• [Task instructions]:
• A. Answer these from the Advocamp post:
(i) In what city is Advocamp held?
(ii) On which day is the writer scheduled to speak?
(iii) What does a community of practice develop that the post says makes it powerful?
• B. Retype the stretch of the Advocamp post from "Influitive (and Advocamp)" through "and other enthusiasts.".

• [Text provided]:
Talking Communities of Practice at Advocamp

John Mark Troyer
Influence Marketing Council Blog
3 min readDec 5, 2017

This week the fine folks at Influitive are putting on their event about customer experience, engagement and advocacy at this year’s Advocamp in San Francisco. I’ll be speaking on Thursday. I’ve noticed the content and buzz in years past, but this will be my first year, and I’m really looking forward to it.

Influitive (and Advocamp) are associated with “customer advocacy.” but curiously, I’m not going to talk about customers.

So… I’m not going to talk about customers at a customer advocacy conference? Nope. Instead, I’m going to talk about the communities that bind together customers, partners, employees, and other enthusiasts.

Communities of Practice come together around an activity or topic and as they interact, they learn and support each other and they get better at it. The best, most compelling products accrete this kind of community around them.

Communities of practice are powerful because they develop a shared repertoire — a set of shared resources and outputs they use to do and learn about their thing. Communites of practice around tech create all sorts of content and tools that help users do their thing — tutorials, demos, how-tos, troubleshooting, Q&As, scripts, add-ons, utilities, latest updates, and more.

Communities of practice around a product are advocates for the product, but they don’t just tell you how they like the product — they show you by creating all these cool tools and content. This is like advocacy on steroids.

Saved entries
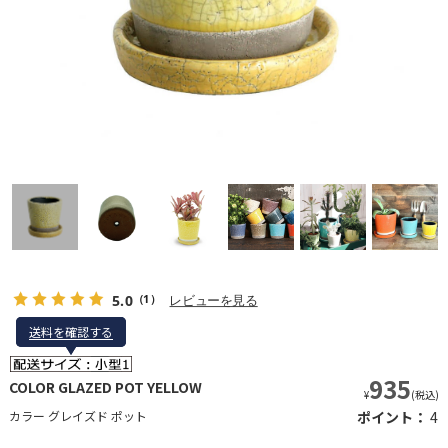
5.0
レビューを見る
（1）
送料を確認する
送料を確認する
935
COLOR GLAZED POT YELLOW
¥
(税込)
カラー グレイズド ポット
ポイント：
4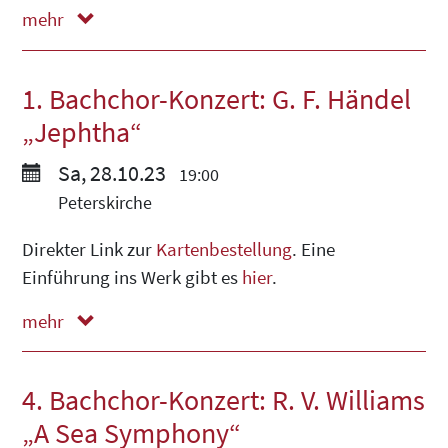
mehr
weniger
1. Bachchor-Konzert: G. F. Händel
„Jephtha“
Sa, 28.10.23
19:00
Peterskirche
Direkter Link zur
Kartenbestellung
. Eine
Einführung ins Werk gibt es
hier
.
mehr
weniger
4. Bachchor-Konzert: R. V. Williams
„A Sea Symphony“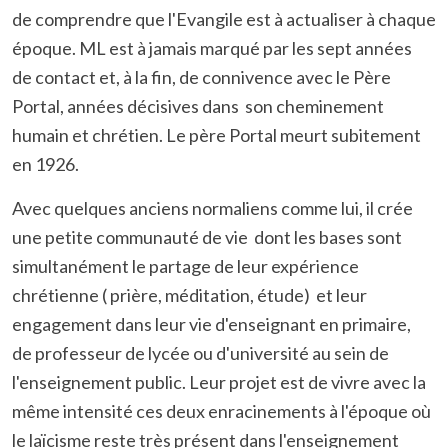
de comprendre que l'Evangile est à actualiser à chaque
époque. ML est à jamais marqué par les sept années
de contact et, à la fin, de connivence avec le Père
Portal, années décisives dans son cheminement
humain et chrétien. Le père Portal meurt subitement
en 1926.
Avec quelques anciens normaliens comme lui, il crée
une petite communauté de vie dont les bases sont
simultanément le partage de leur expérience
chrétienne ( prière, méditation, étude) et leur
engagement dans leur vie d'enseignant en primaire,
de professeur de lycée ou d'université au sein de
l'enseignement public. Leur projet est de vivre avec la
même intensité ces deux enracinements à l'époque où
le laïcisme reste très présent dans l'enseignement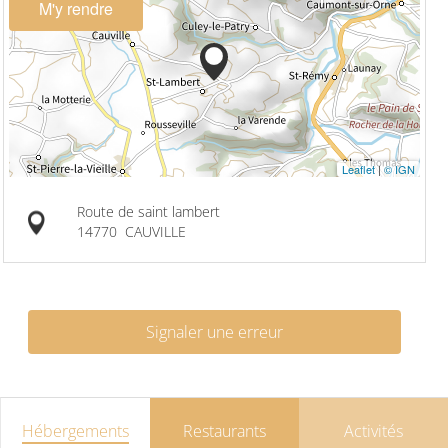
M'y rendre
Leaflet
|
© IGN
Route de saint lambert
14770
CAUVILLE
Signaler une erreur
Hébergements
Restaurants
Activités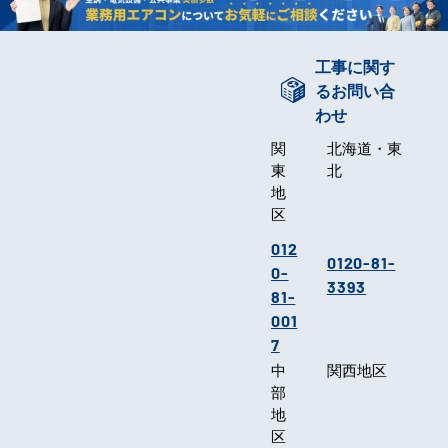
工事に関す
るお問い合
わせ
関
北海道・東
東
北
地
区
012
0120-81-
0-
3393
81-
001
7
中
関西地区
部
地
区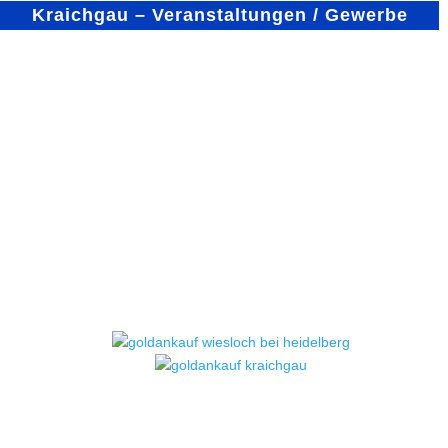
Kraichgau – Veranstaltungen / Gewerbe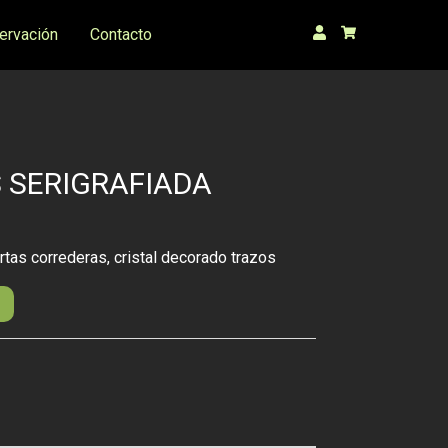
ervación
Contacto
 SERIGRAFIADA
rtas correderas, cristal decorado trazos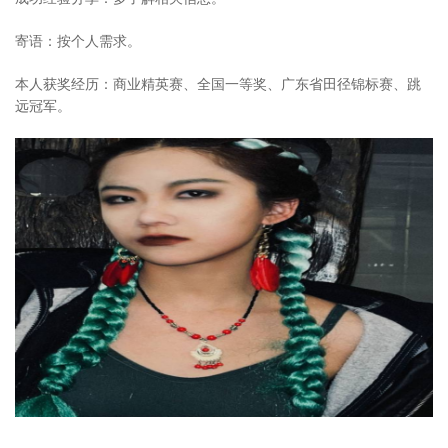
寄语：
按个人需求。
本人获奖经历：
商业精英赛、全国一等奖、广东省田径锦标赛、跳
远冠军。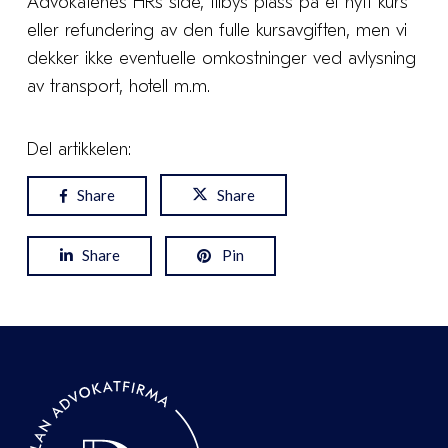
Advokatenes HRs side, tilbys plass på et nytt kurs
eller refundering av den fulle kursavgiften, men vi
dekker ikke eventuelle omkostninger ved avlysning
av transport, hotell m.m.
Del artikkelen:
Share
Share
Share
Pin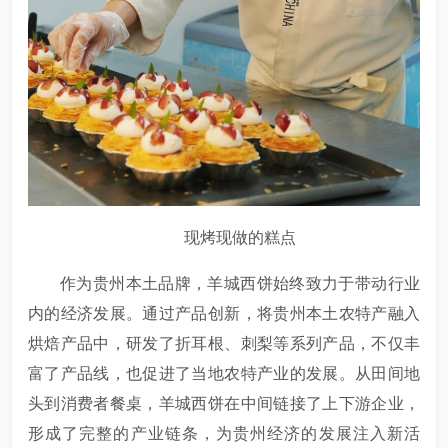
现烤现做的糕点
作为贵州本土品牌，羊城西饼始终致力于带动行业
内的经济发展。通过产品创新，将贵州本土农特产融入
烘焙产品中，研发了折耳根、刺梨等系列产品，不仅丰
富了产品线，也促进了当地农特产业的发展。从田间地
头到消费者餐桌，羊城西饼在中间链接了上下游企业，
形成了完整的产业链条，为贵州经济的发展注入新活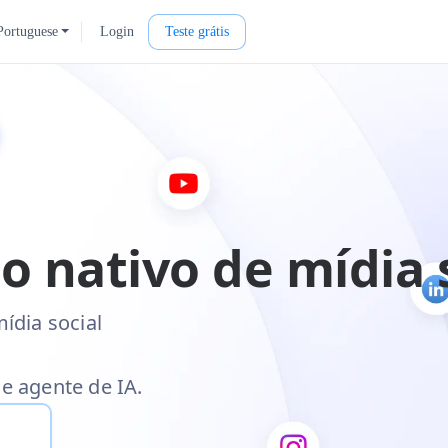
Portuguese
Login
Teste grátis
 nativo de mídia 
ídia social
e agente de IA.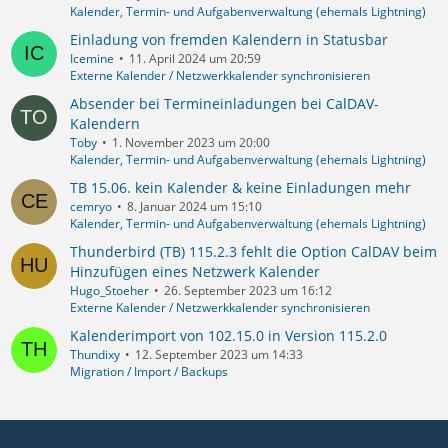
Kalender, Termin- und Aufgabenverwaltung (ehemals Lightning)
Einladung von fremden Kalendern in Statusbar
Icemine
11. April 2024 um 20:59
Externe Kalender / Netzwerkkalender synchronisieren
Absender bei Termineinladungen bei CalDAV-
Kalendern
Toby
1. November 2023 um 20:00
Kalender, Termin- und Aufgabenverwaltung (ehemals Lightning)
TB 15.06. kein Kalender & keine Einladungen mehr
cemryo
8. Januar 2024 um 15:10
Kalender, Termin- und Aufgabenverwaltung (ehemals Lightning)
Thunderbird (TB) 115.2.3 fehlt die Option CalDAV beim
Hinzufügen eines Netzwerk Kalender
Hugo_Stoeher
26. September 2023 um 16:12
Externe Kalender / Netzwerkkalender synchronisieren
Kalenderimport von 102.15.0 in Version 115.2.0
Thundixy
12. September 2023 um 14:33
Migration / Import / Backups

• [Answers for the exercise]:
• A.
(i) San Francisco
(ii) Thursday
(iii) A shared repertoire, a set of shared resources and outputs used to do and learn about their thing

• B.
Influitive (and Advocamp) are associated with “customer advocacy.” but curiously, I’m not going to talk about customers.

So… I’m not going to talk about customers at a customer advocacy conference? Nope. Instead, I’m going to talk about the communities that bind together customers, partners, employees, and other enthusiasts.